It was the best of times, it was the worst of times, it was the age of wisdom, it was the age of foolishness, it was the epoch of belief, it was the epoch of incredulity, it was the season of Light, it was the season of Darkness, it was the spring of hope, it was the winter of despair, we had everything before us, we had nothing before us, we were all going direct to Heaven, we were all going direct the other way–in short, the period was so far like the present period, that some of its noisiest authorities insisted on its being received, for good or for evil, in the superlative degree of comparison only.
I know a fair number of people who see the coming year as a portent of doom. I know others who think it means there is new hope. I know others who are looking about at other signs and portents and think something is coming, but they don’t know what.
Simply put, I suspect this near-random marking of a new rotation around the sun will be what each and everyone of us will make of it.
Work wise, I have skills I need to learn, others I have let get rusty I need to clean, polish and oil. There are some things I need to think deeply on and consider further. I feel the need to become better at what I do. Not because of any external pressure, but to make myself better.
I am teaching drums again. I am playing in a pipe band again – two of them, truth be told, but one is mostly to help train the newer members until they are up and functioning enough where they don’t need me. I am looking at a handful of music performance opportunities with both of these bands.
I will be speaking at at least one conference, Agile Testing Days USA in Boston, in June. I’ll be doing a workshop on “growing into Exploratory Testing” – an expanded version of the talk I gave at Agile Testing Days 2014.

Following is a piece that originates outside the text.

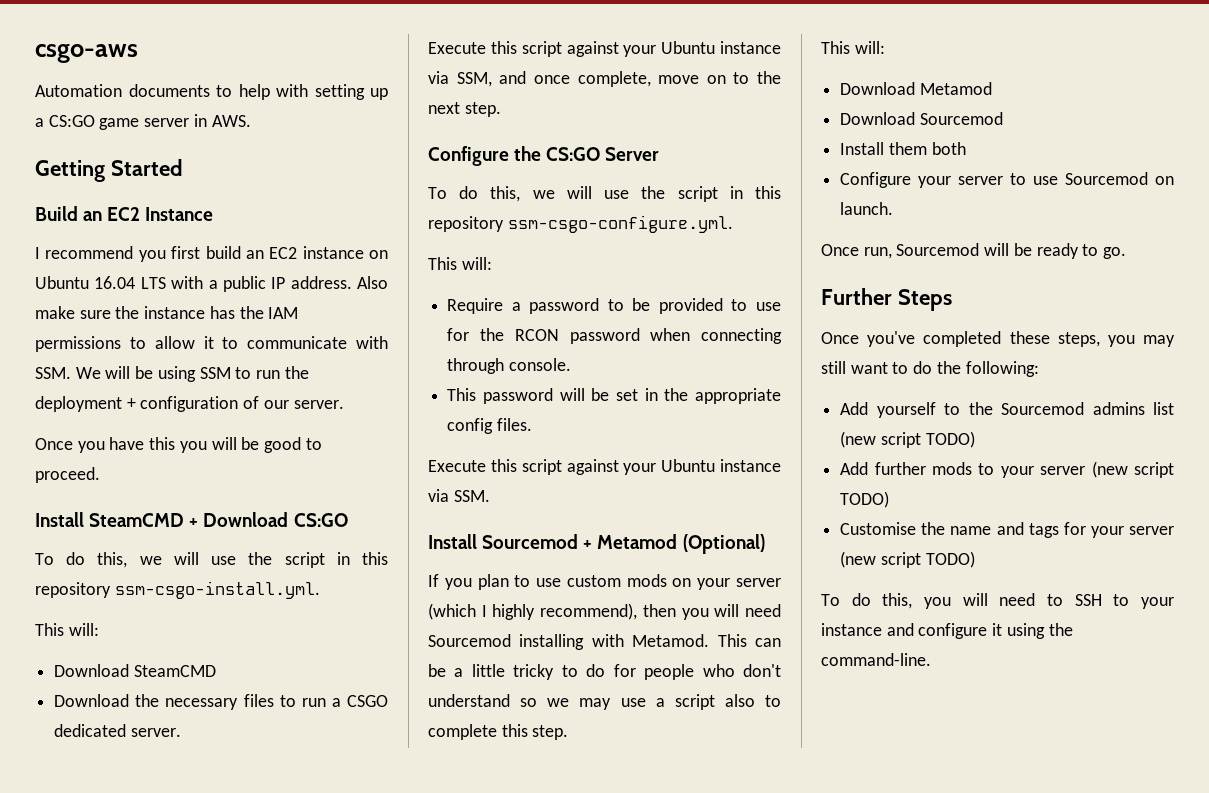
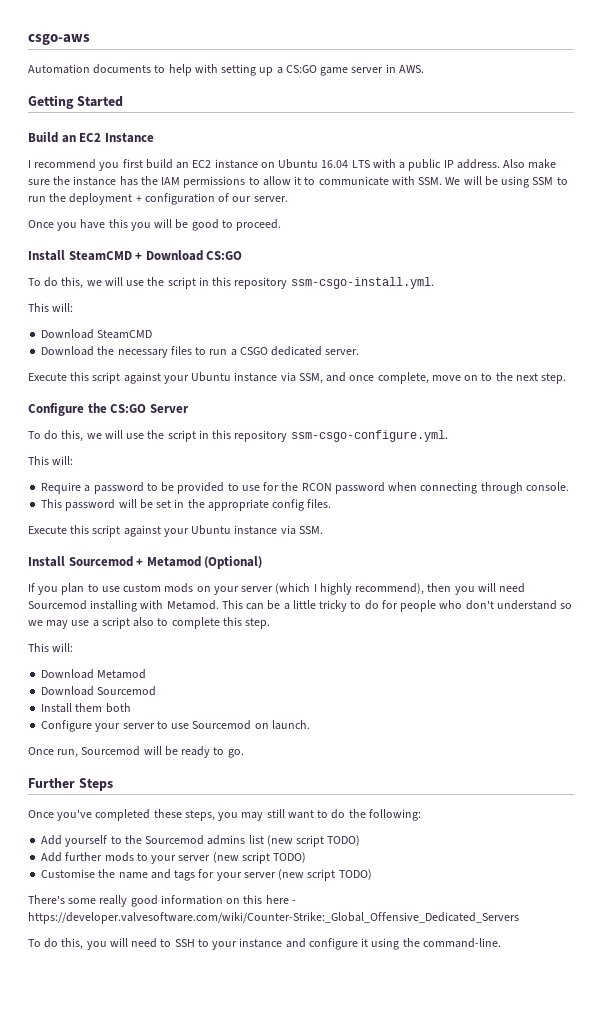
(975, 559) none -> [28,895,296,907] [28,912,519,924] // There's some really good information on this here - https://developer.valvesoftware.com/wiki/Counter-Strike:_Global_Offensive_Dedicated_Servers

I am considering submitting to proposals to a couple of other conferences. I haven’t made up my mind and still have time.
Life goes on.
The daughters are each doing well. The grandchildren are growing. The cats are being cats. Clover the Garden Kitty, our oldest, went to “cat heaven” this last December. The other two indoor cats still sometimes look for her in her favorite places.
Do I have a sense of dread? Do I fear the future?
Each of us are tasked with working to make the world a better place, every day. We may not be able to reach out and shake the towers of the mighty, but we can certainly improve our small corner of the world. Do that with all the strength and good will you can muster.
Go forth boldly.
Do not fear the night. Be a light bright enough so the night fears you.